▶ _Problem statement_:
Swap "Reading left to right" for "Going from left to right" everywhere in the records below, and reproduce them otherwise unchanged.

▶ _The data_:
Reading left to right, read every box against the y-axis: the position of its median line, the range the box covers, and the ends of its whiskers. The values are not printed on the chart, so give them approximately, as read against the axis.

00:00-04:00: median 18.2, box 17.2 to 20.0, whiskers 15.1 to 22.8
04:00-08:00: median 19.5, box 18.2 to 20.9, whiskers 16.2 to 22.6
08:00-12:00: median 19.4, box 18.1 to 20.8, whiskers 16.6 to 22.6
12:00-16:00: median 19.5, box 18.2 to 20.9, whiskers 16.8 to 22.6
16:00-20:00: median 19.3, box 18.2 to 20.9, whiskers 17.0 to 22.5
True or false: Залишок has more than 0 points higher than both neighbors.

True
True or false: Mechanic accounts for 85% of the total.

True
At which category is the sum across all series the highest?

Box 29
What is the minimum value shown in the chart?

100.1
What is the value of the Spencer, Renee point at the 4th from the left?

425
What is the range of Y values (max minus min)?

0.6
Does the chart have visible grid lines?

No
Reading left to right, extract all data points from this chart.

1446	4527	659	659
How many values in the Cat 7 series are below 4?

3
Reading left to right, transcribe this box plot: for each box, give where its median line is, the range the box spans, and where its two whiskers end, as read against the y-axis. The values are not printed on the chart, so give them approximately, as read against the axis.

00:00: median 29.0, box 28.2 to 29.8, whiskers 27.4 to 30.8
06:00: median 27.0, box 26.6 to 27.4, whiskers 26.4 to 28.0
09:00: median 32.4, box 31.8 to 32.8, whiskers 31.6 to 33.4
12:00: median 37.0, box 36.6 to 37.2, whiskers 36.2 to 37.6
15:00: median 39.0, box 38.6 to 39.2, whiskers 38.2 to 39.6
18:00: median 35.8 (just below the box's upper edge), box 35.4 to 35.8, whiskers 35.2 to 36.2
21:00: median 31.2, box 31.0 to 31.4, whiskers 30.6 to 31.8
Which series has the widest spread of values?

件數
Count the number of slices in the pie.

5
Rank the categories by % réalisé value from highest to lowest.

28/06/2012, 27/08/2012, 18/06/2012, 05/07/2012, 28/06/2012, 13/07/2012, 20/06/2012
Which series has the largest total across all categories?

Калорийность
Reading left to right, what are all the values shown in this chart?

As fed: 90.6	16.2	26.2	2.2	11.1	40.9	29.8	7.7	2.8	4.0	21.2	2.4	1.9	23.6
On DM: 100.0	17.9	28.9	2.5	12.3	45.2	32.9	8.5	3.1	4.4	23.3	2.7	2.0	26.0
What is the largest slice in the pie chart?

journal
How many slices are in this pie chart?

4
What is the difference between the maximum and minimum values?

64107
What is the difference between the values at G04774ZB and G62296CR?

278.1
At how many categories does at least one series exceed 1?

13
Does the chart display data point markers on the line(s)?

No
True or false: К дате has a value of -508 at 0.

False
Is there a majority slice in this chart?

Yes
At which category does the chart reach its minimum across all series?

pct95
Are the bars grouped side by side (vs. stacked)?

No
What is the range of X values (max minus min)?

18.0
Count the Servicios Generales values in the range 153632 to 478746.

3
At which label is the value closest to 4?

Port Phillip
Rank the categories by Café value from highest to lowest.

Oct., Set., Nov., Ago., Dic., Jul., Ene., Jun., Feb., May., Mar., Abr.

▶ _Answer_:
Going from left to right, read every box against the y-axis: the position of its median line, the range the box covers, and the ends of its whiskers. The values are not printed on the chart, so give them approximately, as read against the axis.

00:00-04:00: median 18.2, box 17.2 to 20.0, whiskers 15.1 to 22.8
04:00-08:00: median 19.5, box 18.2 to 20.9, whiskers 16.2 to 22.6
08:00-12:00: median 19.4, box 18.1 to 20.8, whiskers 16.6 to 22.6
12:00-16:00: median 19.5, box 18.2 to 20.9, whiskers 16.8 to 22.6
16:00-20:00: median 19.3, box 18.2 to 20.9, whiskers 17.0 to 22.5
True or false: Залишок has more than 0 points higher than both neighbors.

True
True or false: Mechanic accounts for 85% of the total.

True
At which category is the sum across all series the highest?

Box 29
What is the minimum value shown in the chart?

100.1
What is the value of the Spencer, Renee point at the 4th from the left?

425
What is the range of Y values (max minus min)?

0.6
Does the chart have visible grid lines?

No
Going from left to right, extract all data points from this chart.

1446	4527	659	659
How many values in the Cat 7 series are below 4?

3
Going from left to right, transcribe this box plot: for each box, give where its median line is, the range the box spans, and where its two whiskers end, as read against the y-axis. The values are not printed on the chart, so give them approximately, as read against the axis.

00:00: median 29.0, box 28.2 to 29.8, whiskers 27.4 to 30.8
06:00: median 27.0, box 26.6 to 27.4, whiskers 26.4 to 28.0
09:00: median 32.4, box 31.8 to 32.8, whiskers 31.6 to 33.4
12:00: median 37.0, box 36.6 to 37.2, whiskers 36.2 to 37.6
15:00: median 39.0, box 38.6 to 39.2, whiskers 38.2 to 39.6
18:00: median 35.8 (just below the box's upper edge), box 35.4 to 35.8, whiskers 35.2 to 36.2
21:00: median 31.2, box 31.0 to 31.4, whiskers 30.6 to 31.8
Which series has the widest spread of values?

件數
Count the number of slices in the pie.

5
Rank the categories by % réalisé value from highest to lowest.

28/06/2012, 27/08/2012, 18/06/2012, 05/07/2012, 28/06/2012, 13/07/2012, 20/06/2012
Which series has the largest total across all categories?

Калорийность
Going from left to right, what are all the values shown in this chart?

As fed: 90.6	16.2	26.2	2.2	11.1	40.9	29.8	7.7	2.8	4.0	21.2	2.4	1.9	23.6
On DM: 100.0	17.9	28.9	2.5	12.3	45.2	32.9	8.5	3.1	4.4	23.3	2.7	2.0	26.0
What is the largest slice in the pie chart?

journal
How many slices are in this pie chart?

4
What is the difference between the maximum and minimum values?

64107
What is the difference between the values at G04774ZB and G62296CR?

278.1
At how many categories does at least one series exceed 1?

13
Does the chart display data point markers on the line(s)?

No
True or false: К дате has a value of -508 at 0.

False
Is there a majority slice in this chart?

Yes
At which category does the chart reach its minimum across all series?

pct95
Are the bars grouped side by side (vs. stacked)?

No
What is the range of X values (max minus min)?

18.0
Count the Servicios Generales values in the range 153632 to 478746.

3
At which label is the value closest to 4?

Port Phillip
Rank the categories by Café value from highest to lowest.

Oct., Set., Nov., Ago., Dic., Jul., Ene., Jun., Feb., May., Mar., Abr.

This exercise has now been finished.